Records from a dataset:
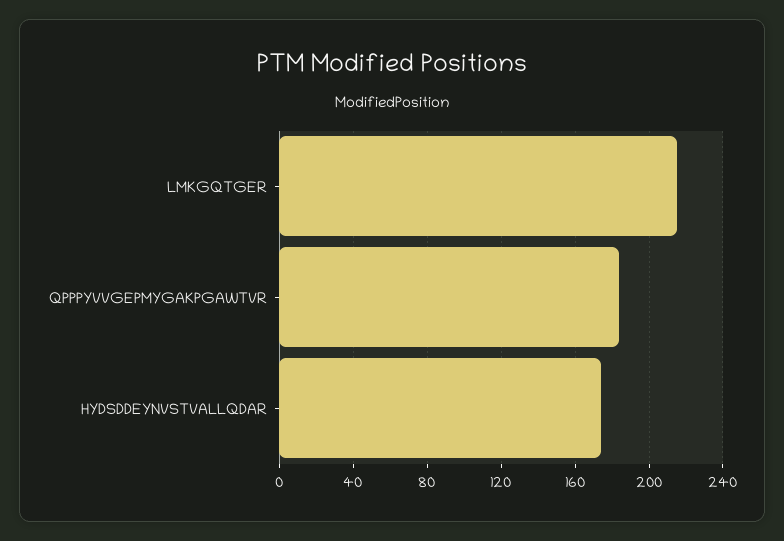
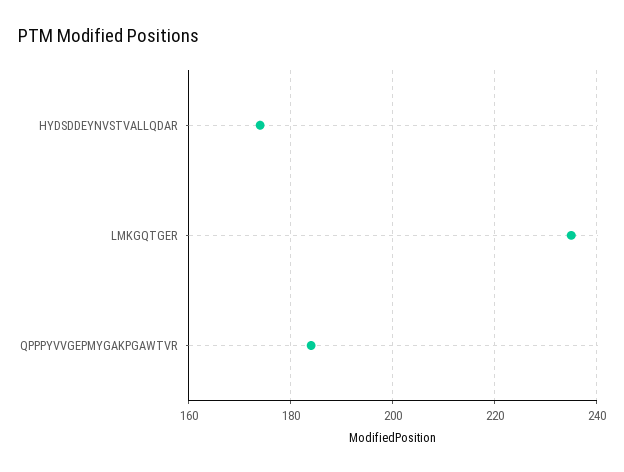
  {
-   "LMKGQTGER": 215,
+   "LMKGQTGER": 235,
    "QPPPYVVGEPMYGAKPGAWTVR": 185,
    "HYDSDDEYNVSTVALLQDAR": 175
  }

TRY IT.
Each record must be repeated exactly, and no picture may be carried over.

OUTPUT FOR THIS TASK.
  {
-   "LMKGQTGER": 215,
+   "LMKGQTGER": 235,
    "QPPPYVVGEPMYGAKPGAWTVR": 185,
    "HYDSDDEYNVSTVALLQDAR": 175
  }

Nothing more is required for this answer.